Слушая ее, Луи Дювиль придумал, как он сможет лучше всего отомстить.
— Уезжайте, — сказал он. — Ваше присутствие здесь в какой-то мере заставляет меня предпринимать усилия, которые в ваше отсутствие окажутся совершенно бессмысленными. Хотите, поговорим об этом в ваш следующий приезд?
Она посмотрела на него и подошла ближе.
— Я вам доверяю. Вы добры и поможете мне, ведь правда?

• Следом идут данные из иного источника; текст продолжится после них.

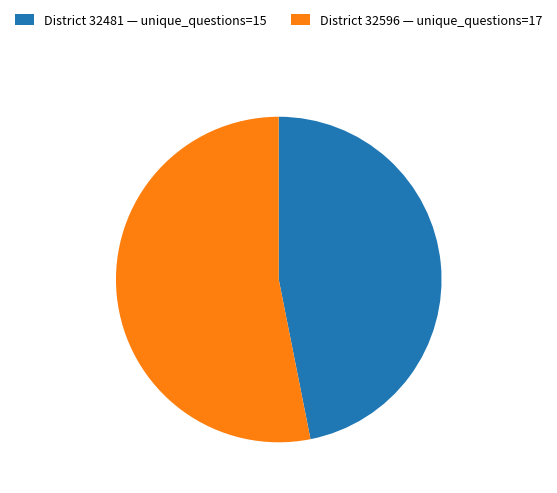

Rank the categories by value from lowest to highest.

District 32481 — unique_questions=15, District 32596 — unique_questions=17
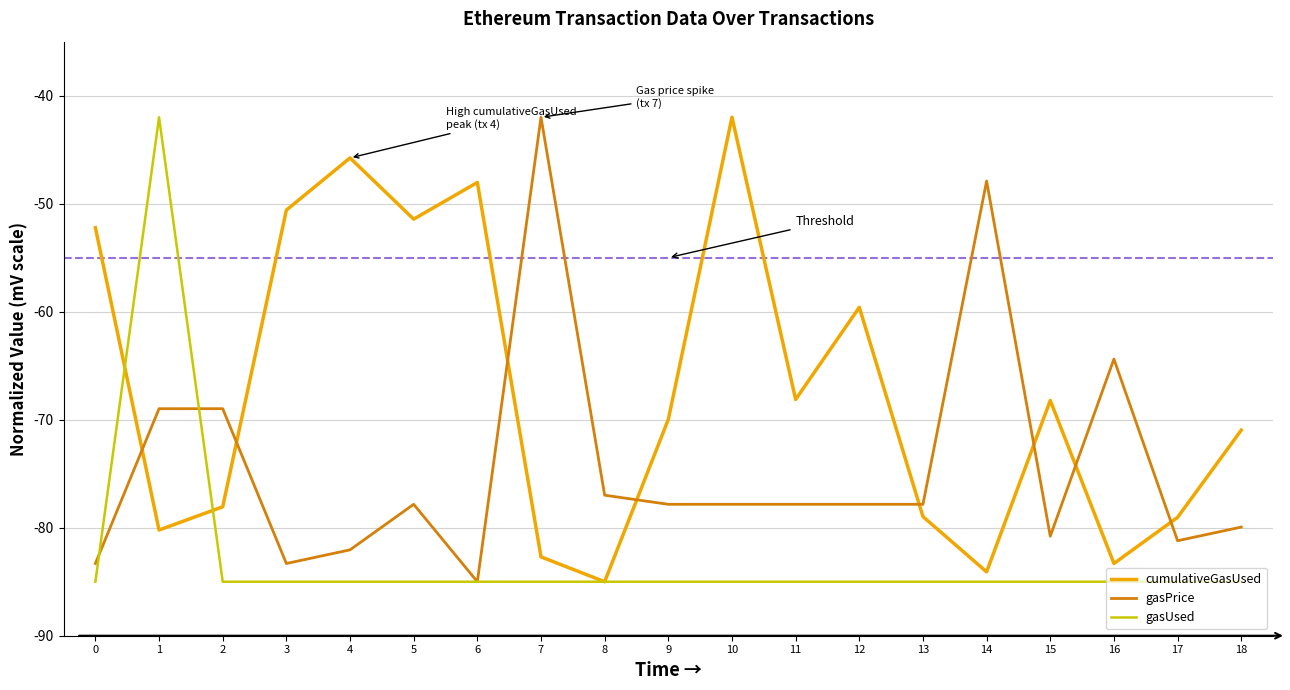

What is the difference between the highest and lowest values at 6?

37.0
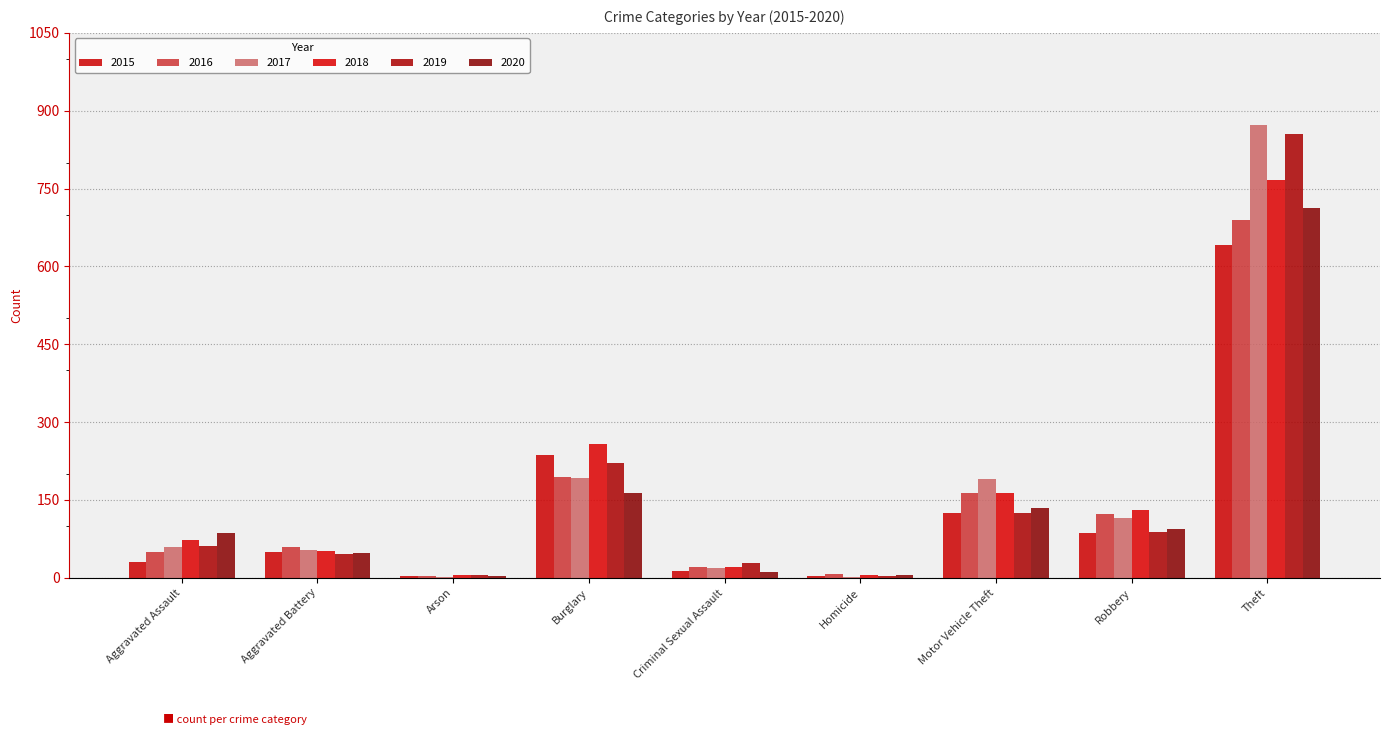

What is the total value across all series at Motor Vehicle Theft?

902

Вместо ответа Луи обнял ее. Она не сопротивлялась.
— Посвятите мне немного времени, и я сделаю все, что хотите, — сказал он ей на ухо.
Конечно, она не была влюблена в Луи Дювиля, но он не был ей неприятен. Она думала, что он влюблен в нее и, чтобы лучше удерживать его, сделала вид, что разделяет то волнение, которое он явно испытывал.
— Это безумство, мы сошли с ума, — прошептала она, потом резко освободившись из его объятий, добавила: — Если я останусь из-за вас, вы останетесь из-за меня?
— Я задержусь здесь еще на какое-то время. Что вы делаете сегодня вечером?
У г-жи Зарагир было уже приглашение на этот вечер, но оно ей внезапно показалось неинтересным.
— Сейчас погода такая, что ничего не стоит простудиться, — сказала она и пошла к г-же Даже, отдыхавшей в своей спальне.
— Я очень огорчена, но чувствую себя неважно. Меня трясет, у меня жар, и я легла бы в постель, да вот Луи Дювиль настаивает, чтобы я пошла с ним в кафе выпить чашечку бульона.